Probabilistic galeeactic dynamics - I. The Sun and GJ 710 with Monte Carlo, linearized, and unscented treatments
Jones, H. R. A.; Feng, F.
United Kingdom
Abstract
Deterministic galactic dynamics is impossible due to a lack of precise knowledge of the initial conditions and galactic potential. Instead of treating stellar orbits deterministically, we integrate not only the mean but also the covariance of a stellar orbit in the Galaxy.
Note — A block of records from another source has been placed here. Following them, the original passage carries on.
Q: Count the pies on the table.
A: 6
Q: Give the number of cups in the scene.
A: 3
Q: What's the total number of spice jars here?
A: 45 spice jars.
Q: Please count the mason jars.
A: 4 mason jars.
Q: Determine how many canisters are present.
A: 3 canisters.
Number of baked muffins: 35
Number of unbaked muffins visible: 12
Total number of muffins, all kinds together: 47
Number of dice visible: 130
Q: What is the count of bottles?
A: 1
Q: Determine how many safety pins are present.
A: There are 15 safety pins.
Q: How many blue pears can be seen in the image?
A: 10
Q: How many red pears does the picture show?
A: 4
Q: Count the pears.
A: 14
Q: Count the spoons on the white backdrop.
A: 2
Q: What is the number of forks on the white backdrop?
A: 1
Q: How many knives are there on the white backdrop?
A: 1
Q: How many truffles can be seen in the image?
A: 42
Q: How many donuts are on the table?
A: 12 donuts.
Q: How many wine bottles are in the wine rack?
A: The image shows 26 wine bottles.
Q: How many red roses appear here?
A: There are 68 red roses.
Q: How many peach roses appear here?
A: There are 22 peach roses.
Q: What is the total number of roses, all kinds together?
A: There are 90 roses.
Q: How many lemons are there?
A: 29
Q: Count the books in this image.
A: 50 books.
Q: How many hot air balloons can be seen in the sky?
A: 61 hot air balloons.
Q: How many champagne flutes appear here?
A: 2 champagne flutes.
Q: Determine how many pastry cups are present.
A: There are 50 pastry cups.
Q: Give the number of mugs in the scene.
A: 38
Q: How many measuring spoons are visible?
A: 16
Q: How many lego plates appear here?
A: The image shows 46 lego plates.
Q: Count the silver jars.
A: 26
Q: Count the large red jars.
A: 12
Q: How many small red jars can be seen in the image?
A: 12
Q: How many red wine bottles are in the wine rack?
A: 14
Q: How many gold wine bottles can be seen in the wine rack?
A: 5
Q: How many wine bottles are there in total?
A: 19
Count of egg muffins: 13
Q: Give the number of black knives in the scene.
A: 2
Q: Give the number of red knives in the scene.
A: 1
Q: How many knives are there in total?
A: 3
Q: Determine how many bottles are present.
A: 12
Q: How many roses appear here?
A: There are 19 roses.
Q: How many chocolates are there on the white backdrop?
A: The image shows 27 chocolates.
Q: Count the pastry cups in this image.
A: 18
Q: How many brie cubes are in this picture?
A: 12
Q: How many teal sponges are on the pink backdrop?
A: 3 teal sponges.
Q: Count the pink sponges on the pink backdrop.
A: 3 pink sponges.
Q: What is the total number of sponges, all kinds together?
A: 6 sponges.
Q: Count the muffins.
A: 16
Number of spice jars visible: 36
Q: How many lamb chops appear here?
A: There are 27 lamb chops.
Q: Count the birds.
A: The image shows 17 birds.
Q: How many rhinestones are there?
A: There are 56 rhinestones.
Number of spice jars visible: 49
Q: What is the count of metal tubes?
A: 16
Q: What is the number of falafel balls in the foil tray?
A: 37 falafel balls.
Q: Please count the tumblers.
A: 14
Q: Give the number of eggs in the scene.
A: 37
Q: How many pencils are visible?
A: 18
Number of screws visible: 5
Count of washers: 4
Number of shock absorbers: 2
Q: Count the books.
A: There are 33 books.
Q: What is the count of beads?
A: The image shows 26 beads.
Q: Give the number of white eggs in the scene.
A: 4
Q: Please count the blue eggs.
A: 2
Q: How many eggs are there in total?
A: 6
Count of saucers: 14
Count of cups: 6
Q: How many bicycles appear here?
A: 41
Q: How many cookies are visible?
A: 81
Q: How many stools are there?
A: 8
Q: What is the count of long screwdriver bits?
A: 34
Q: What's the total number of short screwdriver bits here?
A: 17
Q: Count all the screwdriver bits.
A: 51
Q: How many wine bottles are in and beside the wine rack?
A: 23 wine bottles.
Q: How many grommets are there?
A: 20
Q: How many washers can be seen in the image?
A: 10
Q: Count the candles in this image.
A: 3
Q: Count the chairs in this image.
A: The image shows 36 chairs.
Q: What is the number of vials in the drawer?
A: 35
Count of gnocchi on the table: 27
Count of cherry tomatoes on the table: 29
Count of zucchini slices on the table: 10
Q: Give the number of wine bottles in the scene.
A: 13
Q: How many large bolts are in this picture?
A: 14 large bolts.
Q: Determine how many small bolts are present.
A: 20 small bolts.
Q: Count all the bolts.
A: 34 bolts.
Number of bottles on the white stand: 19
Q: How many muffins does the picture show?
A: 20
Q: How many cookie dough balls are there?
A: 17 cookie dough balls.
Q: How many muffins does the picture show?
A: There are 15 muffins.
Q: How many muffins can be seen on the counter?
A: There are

As a test case, we study the probabilistic dynamics of the Sun and the star GJ 710 which is expected to cross the Oort Cloud in 1.3 Myr. We find that the uncertainty in the galactic model and the Sun's initial conditions are important for understanding such stellar close encounters. Our study indicates significant uncertainty in the solar motion within 1 Gyr and casts doubt on claims of a strict periodic orbit. In order to make such calculations more practical, we investigate the utility of the linearized and unscented transformations as two efficient schemes relative to a baseline of Monte Carlo calculations. We find that the linearized transformation predicts the uncertainty propagation as precisely as the Monte Carlo method for a few million years at least 700 times faster. Around an order of magnitude slower, the unscented transformation provides relative uncertainty propagation to a very high precision for tens of millions of years. The first order linearized transformation provides an efficient method which works to Gyr time-scales for small initial uncertainty problems and for propagation over hundreds of million years for larger initial uncertainty problems.